This is probably the only restaurant in Sydney where the main menu item is a verb, penyet. It’s an Indonesian word that means something has been smashed, usually with a pestle. The classic example of this is the restaurant’s namesake, ayam penyet – fried chicken walloped in a mortar and pestle and served with rice, a particularly fiery sambal, and a dusting of kremes (tiny bits of spiced fried crumbs). Then there’s udang kremes, the same thing with prawns, or terong penyet, the same again but with eggplant. Other possibilities include tempeh, eggs and beef ribs.

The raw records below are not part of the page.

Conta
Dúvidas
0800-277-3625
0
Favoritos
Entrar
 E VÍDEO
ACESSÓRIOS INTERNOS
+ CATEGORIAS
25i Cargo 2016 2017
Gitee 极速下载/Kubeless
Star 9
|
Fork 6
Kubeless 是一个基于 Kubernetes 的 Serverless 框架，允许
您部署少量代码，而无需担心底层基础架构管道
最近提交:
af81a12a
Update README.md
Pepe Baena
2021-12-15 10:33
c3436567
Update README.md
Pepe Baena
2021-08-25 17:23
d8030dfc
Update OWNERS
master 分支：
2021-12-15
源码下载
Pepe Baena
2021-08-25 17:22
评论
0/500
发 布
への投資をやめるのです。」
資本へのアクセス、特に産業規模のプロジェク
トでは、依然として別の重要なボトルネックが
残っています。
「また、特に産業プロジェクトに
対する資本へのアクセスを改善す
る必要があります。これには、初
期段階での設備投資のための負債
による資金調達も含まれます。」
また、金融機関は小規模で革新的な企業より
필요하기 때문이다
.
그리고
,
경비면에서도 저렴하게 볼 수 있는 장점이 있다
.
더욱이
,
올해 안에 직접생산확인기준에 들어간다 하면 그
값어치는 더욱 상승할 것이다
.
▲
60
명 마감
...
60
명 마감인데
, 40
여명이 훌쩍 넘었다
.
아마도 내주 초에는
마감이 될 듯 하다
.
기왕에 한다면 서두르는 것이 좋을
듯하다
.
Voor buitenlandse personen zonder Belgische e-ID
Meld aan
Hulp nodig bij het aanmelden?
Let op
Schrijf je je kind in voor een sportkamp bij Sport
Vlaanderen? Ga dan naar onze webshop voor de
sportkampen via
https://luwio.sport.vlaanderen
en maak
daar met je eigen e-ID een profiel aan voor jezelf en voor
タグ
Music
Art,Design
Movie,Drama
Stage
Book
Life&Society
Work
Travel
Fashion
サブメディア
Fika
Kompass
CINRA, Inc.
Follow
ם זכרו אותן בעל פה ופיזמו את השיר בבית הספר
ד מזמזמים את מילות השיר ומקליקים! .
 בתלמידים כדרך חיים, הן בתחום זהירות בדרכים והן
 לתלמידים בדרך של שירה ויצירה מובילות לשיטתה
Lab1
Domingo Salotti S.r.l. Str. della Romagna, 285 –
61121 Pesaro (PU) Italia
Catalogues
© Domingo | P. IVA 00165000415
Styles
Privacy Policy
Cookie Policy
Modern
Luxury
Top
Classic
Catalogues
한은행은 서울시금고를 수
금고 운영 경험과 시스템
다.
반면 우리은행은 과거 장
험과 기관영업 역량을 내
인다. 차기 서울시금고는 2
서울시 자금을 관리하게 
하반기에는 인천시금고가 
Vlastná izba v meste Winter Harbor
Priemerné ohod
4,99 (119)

The idea to bring this tradition from Indonesia to Australia first started in South Melbourne in 1998 with the original Ayam Penyet Ria. The same family now have four restaurants, this Randwick outlet being the latest. All the restaurants serve the same thing, the above items plus a few soups and gado gado. If you’re looking for something a bit different, rawon (a complex, slightly sweet, tar-black soup) is very difficult to find in Sydney due to the rareness of one of the main ingredients, keluak. The Southeast Asian nut is critically poisonous, but when prepared the right way makes a rich, slightly bitter black paste.
Surprisingly, for a restaurant with no table service and such a small menu, it’s quite a slick place, more like a modern café than the other Indonesian restaurants at the same $15-a-head price point.